- First published in: The Adelaide Review
- Country: Australia
- Language: English
- Publication date: 8 November 1984
- Lines: 77

= The Dream of Wearing Shorts Forever =

1984 poem by Australian poet Les Murray

"The Dream of Wearing Shorts Forever" (1984) is a poem by Australian writer Les Murray. It was originally published in The Adelaide Review on 8 November 1984, and later included in several of the poet's single-author collections and other poetry anthologies.

==Critical reception==
An analysis of the poem on the PoetryVerse website noted that by indicating a preference for "shorts over ceremonial or ideological costumes, the speaker links them to rural freedom, holidaying scunge, practical work-gear and an angelic nudity that permits self-forgetfulness and gentle rebellion against formality.

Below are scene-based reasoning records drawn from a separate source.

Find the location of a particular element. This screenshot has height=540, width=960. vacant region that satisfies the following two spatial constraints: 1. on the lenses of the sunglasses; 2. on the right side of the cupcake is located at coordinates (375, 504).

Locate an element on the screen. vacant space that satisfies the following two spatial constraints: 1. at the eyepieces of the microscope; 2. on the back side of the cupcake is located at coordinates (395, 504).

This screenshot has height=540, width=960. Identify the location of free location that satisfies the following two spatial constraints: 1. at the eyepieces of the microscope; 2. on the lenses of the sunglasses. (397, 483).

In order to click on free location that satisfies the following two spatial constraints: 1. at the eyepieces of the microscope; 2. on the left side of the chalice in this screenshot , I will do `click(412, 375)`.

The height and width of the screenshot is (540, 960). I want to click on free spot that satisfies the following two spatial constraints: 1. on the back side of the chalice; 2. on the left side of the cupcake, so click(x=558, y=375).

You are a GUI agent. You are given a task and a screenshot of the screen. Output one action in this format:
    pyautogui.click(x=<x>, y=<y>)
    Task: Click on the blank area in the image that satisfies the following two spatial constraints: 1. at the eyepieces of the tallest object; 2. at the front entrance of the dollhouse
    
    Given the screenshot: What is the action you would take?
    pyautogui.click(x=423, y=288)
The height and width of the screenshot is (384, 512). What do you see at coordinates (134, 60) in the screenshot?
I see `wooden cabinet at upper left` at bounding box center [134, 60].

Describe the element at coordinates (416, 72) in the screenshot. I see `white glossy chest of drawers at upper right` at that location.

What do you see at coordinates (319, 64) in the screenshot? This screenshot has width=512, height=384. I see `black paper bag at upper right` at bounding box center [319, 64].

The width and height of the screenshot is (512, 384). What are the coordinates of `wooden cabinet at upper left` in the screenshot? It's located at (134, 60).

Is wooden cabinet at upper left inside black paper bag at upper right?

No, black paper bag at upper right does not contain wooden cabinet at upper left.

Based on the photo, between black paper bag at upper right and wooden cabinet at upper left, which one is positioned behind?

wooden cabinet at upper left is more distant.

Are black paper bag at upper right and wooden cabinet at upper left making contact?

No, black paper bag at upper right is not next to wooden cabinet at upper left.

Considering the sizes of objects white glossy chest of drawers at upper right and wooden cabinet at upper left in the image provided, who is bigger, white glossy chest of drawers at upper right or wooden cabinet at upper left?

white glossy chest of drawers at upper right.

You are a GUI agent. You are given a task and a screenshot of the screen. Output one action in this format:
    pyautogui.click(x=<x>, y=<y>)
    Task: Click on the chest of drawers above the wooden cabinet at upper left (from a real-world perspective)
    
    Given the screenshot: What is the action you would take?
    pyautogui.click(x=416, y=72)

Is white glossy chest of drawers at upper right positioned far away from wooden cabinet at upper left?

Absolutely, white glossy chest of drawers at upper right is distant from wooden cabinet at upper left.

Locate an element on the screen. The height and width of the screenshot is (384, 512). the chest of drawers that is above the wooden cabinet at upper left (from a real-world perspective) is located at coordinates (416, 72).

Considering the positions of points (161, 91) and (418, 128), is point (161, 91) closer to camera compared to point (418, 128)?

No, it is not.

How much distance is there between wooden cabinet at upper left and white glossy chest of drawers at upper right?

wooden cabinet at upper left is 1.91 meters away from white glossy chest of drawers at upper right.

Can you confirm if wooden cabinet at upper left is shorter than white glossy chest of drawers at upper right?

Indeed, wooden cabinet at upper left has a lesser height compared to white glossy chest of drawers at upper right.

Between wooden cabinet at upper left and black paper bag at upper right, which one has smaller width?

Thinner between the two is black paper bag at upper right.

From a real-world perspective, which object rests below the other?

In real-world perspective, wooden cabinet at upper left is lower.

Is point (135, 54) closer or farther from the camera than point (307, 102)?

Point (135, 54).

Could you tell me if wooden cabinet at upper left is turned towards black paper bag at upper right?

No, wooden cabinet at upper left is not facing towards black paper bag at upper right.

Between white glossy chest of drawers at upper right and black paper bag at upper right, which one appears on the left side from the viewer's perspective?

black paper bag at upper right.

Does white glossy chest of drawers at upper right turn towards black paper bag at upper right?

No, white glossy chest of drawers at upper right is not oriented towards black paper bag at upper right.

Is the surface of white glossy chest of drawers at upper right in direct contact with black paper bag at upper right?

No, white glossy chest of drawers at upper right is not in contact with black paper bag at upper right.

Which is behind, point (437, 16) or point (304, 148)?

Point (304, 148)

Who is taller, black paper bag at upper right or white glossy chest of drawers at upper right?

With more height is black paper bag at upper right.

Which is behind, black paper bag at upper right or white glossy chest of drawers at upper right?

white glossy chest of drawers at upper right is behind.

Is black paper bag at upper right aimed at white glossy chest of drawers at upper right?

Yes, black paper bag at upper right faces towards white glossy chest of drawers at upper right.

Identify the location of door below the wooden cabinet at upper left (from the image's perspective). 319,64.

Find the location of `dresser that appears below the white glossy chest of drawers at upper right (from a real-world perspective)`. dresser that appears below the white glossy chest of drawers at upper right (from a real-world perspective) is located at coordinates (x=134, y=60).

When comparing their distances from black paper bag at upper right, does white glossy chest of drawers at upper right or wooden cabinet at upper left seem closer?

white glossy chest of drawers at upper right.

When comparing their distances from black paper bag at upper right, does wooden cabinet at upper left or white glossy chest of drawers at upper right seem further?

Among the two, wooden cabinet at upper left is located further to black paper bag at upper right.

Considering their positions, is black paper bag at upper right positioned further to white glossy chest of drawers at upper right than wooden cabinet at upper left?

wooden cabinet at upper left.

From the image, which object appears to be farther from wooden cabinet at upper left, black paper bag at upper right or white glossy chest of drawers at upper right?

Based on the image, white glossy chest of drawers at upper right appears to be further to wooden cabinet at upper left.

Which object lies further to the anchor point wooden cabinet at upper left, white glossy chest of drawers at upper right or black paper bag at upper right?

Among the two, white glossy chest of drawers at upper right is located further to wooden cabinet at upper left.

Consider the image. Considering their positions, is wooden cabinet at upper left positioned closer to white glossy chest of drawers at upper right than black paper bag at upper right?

The desire is both physical and metaphoric: a return home, a cooling of ambition, and a contemplative, pastoral belonging in an Australian landscape."

In a review of the poet's The Daylight Moon collection for The Canberra Times Mandy Lynch noted that in this poem Murray "humorously celebrates the ordinariness of the great Australian tradition of wearing shorts".

==Publishing history==

After its initial publication in The Adelaide Review in 1984 the poem was reprinted as follows:

- Selected Poems by Les Murray, Carcanet, 1986
- The Daylight Moon by Les Murray, Angus and Robertson, 1987
- Collected Poems by Les Murray, Heinemann, 1994
- New Selected Poems by Les Murray, Duffy and Snellgrove, 1998
- The Quality of Sprawl : Thoughts about Australia by Les Murray, Duffy and Snellgrove, 1999
- New Selected Poems by Les Murray, Farrar Straus and Giroux, 2000
- Learning Human : New Selected Poems by Les Murray, Carcanet, 2001
- Selected Poems by Les Murray, Black Inc., 2007
- The Puncher & Wattmann Anthology of Australian Poetry edited by John Leonard, Puncher & Wattmann, 2009
- Australian Poetry Since 1788 edited by Geoffrey Lehmann and Robert Gray , University of NSW Press, 2011
- The Best 100 Poems of Les Murray by Les Murray, Black Inc., 2012

The poem was also translated into German in 1996.

==Notes==
- The full text of the poem is available on the PoemHunter website.